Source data
====

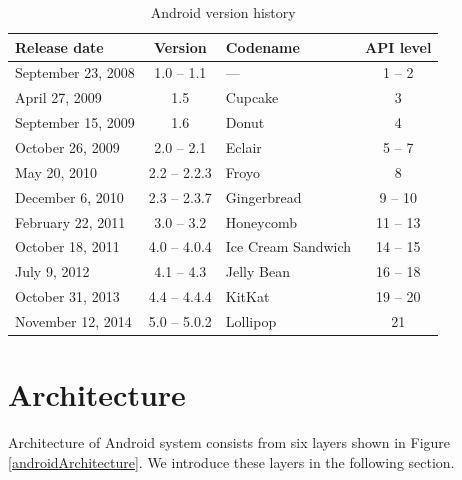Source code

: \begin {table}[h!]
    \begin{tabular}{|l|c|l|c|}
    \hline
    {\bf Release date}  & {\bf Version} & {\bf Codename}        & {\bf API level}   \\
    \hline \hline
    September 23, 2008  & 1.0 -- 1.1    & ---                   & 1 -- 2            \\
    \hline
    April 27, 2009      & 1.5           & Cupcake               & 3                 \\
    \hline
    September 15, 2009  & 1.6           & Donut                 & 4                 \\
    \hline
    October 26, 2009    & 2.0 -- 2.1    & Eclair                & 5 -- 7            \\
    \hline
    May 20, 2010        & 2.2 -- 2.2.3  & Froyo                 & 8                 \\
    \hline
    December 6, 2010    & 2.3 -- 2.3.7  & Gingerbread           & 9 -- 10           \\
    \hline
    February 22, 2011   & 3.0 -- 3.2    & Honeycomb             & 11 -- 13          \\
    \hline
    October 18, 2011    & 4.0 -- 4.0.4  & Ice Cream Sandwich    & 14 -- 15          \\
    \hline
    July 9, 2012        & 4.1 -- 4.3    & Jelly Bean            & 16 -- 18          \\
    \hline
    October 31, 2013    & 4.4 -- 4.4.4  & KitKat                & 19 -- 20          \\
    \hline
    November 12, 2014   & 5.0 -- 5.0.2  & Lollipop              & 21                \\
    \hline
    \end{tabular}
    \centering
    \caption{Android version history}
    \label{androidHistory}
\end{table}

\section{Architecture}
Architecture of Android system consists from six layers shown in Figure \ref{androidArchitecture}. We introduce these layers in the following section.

====

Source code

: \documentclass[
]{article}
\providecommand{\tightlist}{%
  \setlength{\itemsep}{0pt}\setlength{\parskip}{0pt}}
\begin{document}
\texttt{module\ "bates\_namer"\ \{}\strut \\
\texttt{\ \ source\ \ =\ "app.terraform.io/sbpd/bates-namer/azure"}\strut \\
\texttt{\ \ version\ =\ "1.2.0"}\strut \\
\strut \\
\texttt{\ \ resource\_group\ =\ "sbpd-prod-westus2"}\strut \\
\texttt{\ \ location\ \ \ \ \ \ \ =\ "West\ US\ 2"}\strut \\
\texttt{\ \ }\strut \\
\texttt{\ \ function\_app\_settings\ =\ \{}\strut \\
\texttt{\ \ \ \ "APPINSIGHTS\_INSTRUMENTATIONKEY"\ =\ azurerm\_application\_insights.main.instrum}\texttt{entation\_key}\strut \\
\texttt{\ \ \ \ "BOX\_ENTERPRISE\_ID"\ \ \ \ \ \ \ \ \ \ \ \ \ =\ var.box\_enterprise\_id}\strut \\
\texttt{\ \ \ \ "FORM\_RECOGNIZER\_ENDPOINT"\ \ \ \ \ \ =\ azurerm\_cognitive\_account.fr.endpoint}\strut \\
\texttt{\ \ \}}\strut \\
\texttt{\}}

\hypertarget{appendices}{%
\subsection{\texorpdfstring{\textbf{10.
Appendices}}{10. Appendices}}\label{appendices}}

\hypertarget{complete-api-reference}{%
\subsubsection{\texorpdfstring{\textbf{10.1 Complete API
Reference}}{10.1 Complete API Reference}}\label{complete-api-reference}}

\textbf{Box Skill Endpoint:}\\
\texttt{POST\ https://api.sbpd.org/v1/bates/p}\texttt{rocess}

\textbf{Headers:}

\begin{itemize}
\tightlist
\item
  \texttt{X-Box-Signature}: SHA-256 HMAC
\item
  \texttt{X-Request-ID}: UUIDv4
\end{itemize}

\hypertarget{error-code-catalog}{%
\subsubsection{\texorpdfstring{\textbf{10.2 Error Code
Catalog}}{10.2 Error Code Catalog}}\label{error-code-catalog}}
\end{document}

====

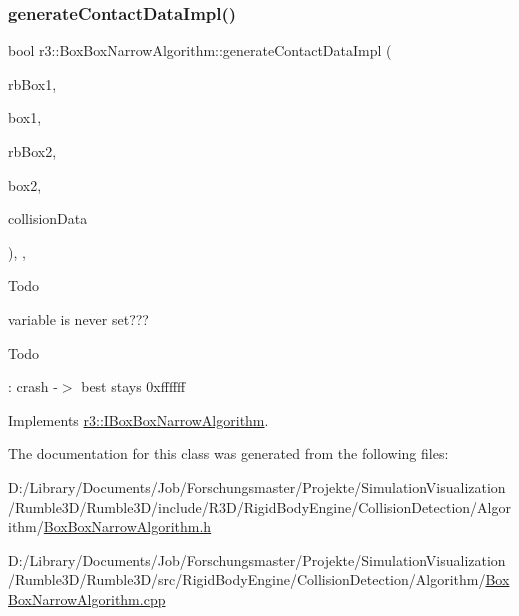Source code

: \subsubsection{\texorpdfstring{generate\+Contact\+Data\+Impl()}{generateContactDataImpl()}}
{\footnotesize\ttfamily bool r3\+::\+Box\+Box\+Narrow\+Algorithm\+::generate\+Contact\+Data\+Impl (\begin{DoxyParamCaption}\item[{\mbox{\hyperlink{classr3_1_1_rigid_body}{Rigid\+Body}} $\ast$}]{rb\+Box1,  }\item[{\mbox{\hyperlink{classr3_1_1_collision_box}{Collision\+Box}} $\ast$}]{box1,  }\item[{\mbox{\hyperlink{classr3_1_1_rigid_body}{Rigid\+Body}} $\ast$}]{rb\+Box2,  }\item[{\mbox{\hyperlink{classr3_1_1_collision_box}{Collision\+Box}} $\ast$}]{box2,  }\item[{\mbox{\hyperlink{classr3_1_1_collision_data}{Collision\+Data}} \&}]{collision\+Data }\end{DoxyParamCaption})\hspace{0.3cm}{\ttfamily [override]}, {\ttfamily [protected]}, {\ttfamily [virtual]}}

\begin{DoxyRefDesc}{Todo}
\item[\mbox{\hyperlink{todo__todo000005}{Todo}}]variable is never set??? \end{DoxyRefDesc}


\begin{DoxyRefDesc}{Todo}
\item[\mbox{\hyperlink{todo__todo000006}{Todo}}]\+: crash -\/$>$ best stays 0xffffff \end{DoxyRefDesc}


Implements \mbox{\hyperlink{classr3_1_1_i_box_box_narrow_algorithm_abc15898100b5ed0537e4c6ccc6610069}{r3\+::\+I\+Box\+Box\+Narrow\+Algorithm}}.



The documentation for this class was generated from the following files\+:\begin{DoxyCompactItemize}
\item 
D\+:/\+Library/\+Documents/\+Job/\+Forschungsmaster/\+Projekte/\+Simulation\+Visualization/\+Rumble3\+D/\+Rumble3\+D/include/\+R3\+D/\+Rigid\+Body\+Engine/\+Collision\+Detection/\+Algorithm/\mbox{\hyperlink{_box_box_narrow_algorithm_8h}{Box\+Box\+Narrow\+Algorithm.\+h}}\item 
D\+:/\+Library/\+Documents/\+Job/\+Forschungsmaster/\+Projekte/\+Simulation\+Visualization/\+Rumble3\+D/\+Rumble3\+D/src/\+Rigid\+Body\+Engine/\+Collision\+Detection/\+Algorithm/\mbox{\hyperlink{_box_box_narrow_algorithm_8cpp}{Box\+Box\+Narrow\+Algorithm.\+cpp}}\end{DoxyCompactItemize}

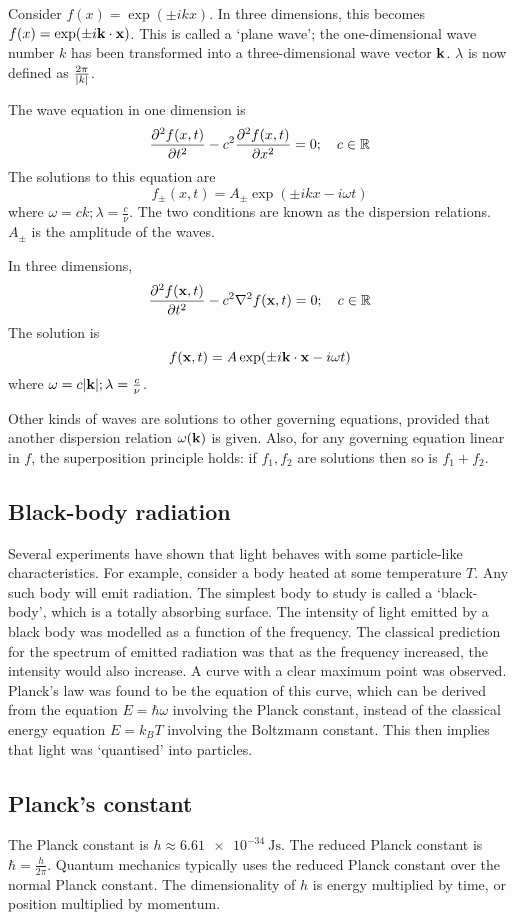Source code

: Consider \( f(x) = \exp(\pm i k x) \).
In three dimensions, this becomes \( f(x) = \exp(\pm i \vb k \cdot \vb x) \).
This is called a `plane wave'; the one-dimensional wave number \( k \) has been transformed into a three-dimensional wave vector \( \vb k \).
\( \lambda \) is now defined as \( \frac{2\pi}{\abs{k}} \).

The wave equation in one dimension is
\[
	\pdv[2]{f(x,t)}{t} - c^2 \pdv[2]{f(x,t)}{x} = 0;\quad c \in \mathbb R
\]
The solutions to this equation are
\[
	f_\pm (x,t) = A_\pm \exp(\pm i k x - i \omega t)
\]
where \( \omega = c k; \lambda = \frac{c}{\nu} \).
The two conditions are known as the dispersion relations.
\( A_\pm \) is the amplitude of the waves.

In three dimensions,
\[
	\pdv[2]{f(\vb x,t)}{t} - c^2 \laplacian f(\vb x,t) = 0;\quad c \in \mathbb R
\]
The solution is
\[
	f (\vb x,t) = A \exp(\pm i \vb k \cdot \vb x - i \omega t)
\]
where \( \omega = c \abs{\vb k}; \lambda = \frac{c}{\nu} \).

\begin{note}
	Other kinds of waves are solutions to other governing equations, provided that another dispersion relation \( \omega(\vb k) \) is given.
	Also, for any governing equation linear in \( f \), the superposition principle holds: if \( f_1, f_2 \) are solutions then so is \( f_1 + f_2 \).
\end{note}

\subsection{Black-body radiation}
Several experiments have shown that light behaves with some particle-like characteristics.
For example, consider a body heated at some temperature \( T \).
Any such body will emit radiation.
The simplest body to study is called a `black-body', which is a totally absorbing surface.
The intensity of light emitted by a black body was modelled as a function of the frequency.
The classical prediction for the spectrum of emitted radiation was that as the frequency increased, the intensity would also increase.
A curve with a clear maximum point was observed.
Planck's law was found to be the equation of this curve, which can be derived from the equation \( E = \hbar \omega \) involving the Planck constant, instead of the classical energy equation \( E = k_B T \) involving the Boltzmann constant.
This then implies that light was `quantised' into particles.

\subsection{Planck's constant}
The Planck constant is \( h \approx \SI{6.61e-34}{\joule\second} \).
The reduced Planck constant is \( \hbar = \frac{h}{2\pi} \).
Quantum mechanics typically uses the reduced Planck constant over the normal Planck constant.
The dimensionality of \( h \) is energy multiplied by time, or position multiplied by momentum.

====

Requirement
Look above for the line holding "The Planck constant is" and the line holding "The dimensionality of". Retype both, and every line between them, word for word and nothing else.

Output for this exercise
The Planck constant is \( h \approx \SI{6.61e-34}{\joule\second} \).
The reduced Planck constant is \( \hbar = \frac{h}{2\pi} \).
Quantum mechanics typically uses the reduced Planck constant over the normal Planck constant.
The dimensionality of \( h \) is energy multiplied by time, or position multiplied by momentum.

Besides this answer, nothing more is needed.